For this first edition of a revitalized THACT, we approached Canadian actor Connor Jessup, who hit the big screen with small indie Closet Monster and went big on the small screen with ABC’s anthology series American Crime last year, to take on Japan. Jessup is a known camera enthusiast and also a budding filmmaker who’s currently working on his third short film, Lira’s Forest. If you would like to know more about the guy, be sure to check out our in-depth This Course interview.

Here’s an introduction provided by Jessup to set up the collection of images that you see up top:

“Japan is hard to know. I don’t pretend to have any insight. Everything I could write—about the conflict between old and new, god forbid, or the suffocating loneliness, or the beauty—is so tired it’s useless. You don’t care about my cheap ethnography. I’m not a very perceptive or disciplined person, and I’m quite forgetful. I’ve locked myself out of my apartment twice already this year, and I have to ask my friends where I keep things in my own kitchen, so you shouldn’t trust me on anything as significant as a national character.

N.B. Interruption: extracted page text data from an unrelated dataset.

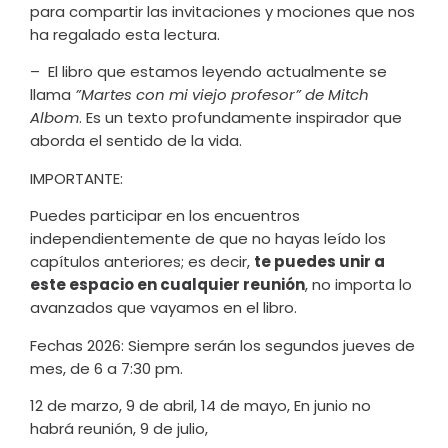
para compartir las invitaciones y mociones que nos
ha regalado esta lectura.
– ⁠ El libro que estamos leyendo actualmente se
llama
”Martes con mi viejo profesor” de Mitch
Albom
. Es un texto profundamente inspirador que
aborda el sentido de la vida.
IMPORTANTE:
Puedes participar en los encuentros
independientemente de que no hayas leído los
capítulos anteriores; es decir,
te puedes unir a
este espacio en cualquier reunión
, no importa lo
avanzados que vayamos en el libro.
Fechas 2026: Siempre serán los segundos jueves de
mes, de 6 a 7:30 pm.
12 de marzo, 9 de abril, 14 de mayo, En junio no
habrá reunión, 9 de julio,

What do I have to say about Japan, then? Why am I making you look at my pictures? Honestly, I don’t know. I don’t know why I keep going back, or why I start smiling as soon as the plane lands. The first time I travelled there, when I was sixteen, I tried to understand the intense feeling of affinity and right-ness by imagining the country as a map of myself, projected on a national scale. Maybe I could see my edges in its edges; maybe I could trace my internal geography by following its lines. That’s juvenile bullshit. A country isn’t a tool for self-navigation, or a mirror. It’s too big and I’m too small. As my mom would say: ‘Stop being so arrogant.’

The most truthful thing I can say is that, for me, Japan is my friends, one-night and one-city friends, friends in Kyushu and Tokyo and Yakushima, and a lot of laughing, and drinking, and hot dorayaki, and long train trips with lots of transfers, and sweaty shirts, and being sixteen, and being eighteen, and being twenty-two, and being alone, and Hirokazu Koreeda’s movies, and Rinko Kawauchi’s photos, and Fullmetal Alchemist, and water levels in rice paddies, and street ramen in Fukuoka, and Google Maps, and 5 p.m. music on the PA system, and lying in bed listening to toads and rain, and these pictures, too.

The photos were taken during a month-long trip with my best friend in the fall. There’s no pattern or system at work here, and no attempt at cohesion or objectivity. Please forgive my laziness.”

Jessup returns to American Crime for its highly anticipated third season on March 12.